[Stored items]

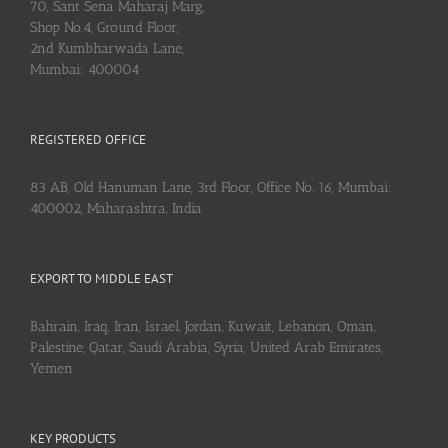
70, Sant Sena Maharaj Marg,
Shop No.4, Ground Floor,
2nd Kumbharwada Lane,
Mumbai: 400004
REGISTERED OFFICE
83 AB, Old Hanuman Lane, 3rd Floor, Office No. 16, Mumbai:
400002, Maharashtra, India
EXPORT TO MIDDLE EAST
Bahrain, Iraq, Iran, Israel, Jordan, Kuwait, Lebanon, Oman,
Palestine, Qatar, Saudi Arabia, Syria, United Arab Emirates,
Yemen
KEY PRODUCTS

→ TASK BRIEF: Would you restate word for word every line from the one holding "Mumbai: 400004" to the end of the entries, both ends included?

→ SOLUTION FOR THIS PROBLEM:
Mumbai: 400004
REGISTERED OFFICE
83 AB, Old Hanuman Lane, 3rd Floor, Office No. 16, Mumbai:
400002, Maharashtra, India
EXPORT TO MIDDLE EAST
Bahrain, Iraq, Iran, Israel, Jordan, Kuwait, Lebanon, Oman,
Palestine, Qatar, Saudi Arabia, Syria, United Arab Emirates,
Yemen
KEY PRODUCTS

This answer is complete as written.